PROBLEM REQUIREMENTS: Work through the entries below line by line and give the number of lines with the string "compléments", nothing else.

** DATA EXTRACT follows **

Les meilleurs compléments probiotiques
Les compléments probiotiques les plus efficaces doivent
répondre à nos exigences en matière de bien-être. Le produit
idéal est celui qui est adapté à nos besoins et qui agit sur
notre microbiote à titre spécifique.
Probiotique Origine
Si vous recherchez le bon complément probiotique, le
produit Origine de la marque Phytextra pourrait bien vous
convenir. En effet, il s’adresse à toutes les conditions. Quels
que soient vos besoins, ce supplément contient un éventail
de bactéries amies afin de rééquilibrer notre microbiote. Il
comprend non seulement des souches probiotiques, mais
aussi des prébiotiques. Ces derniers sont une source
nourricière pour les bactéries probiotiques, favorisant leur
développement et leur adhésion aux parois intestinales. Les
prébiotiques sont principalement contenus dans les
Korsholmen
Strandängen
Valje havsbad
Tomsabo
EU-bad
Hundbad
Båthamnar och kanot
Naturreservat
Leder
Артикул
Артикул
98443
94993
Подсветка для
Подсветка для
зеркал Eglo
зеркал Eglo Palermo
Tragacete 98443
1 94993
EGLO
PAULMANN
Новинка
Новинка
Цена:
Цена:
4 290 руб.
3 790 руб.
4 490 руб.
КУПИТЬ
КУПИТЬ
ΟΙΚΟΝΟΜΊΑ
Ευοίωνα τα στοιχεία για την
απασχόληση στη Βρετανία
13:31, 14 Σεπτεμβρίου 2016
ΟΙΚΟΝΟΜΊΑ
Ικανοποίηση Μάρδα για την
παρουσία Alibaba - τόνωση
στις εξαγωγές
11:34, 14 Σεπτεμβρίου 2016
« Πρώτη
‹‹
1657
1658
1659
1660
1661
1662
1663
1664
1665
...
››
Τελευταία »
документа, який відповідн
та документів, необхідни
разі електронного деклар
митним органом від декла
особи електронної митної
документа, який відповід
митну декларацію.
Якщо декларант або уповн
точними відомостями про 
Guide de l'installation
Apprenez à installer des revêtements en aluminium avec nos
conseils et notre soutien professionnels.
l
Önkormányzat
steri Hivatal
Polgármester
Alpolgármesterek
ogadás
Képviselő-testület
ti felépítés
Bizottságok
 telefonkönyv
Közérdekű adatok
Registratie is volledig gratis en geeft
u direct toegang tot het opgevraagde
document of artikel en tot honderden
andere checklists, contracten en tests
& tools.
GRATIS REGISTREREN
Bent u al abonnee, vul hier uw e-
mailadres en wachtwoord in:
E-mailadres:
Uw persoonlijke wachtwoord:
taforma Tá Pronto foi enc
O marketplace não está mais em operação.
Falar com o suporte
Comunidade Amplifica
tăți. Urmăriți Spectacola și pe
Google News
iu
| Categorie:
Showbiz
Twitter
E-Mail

** End of DATA EXTRACT **

FINISHED TASK: 2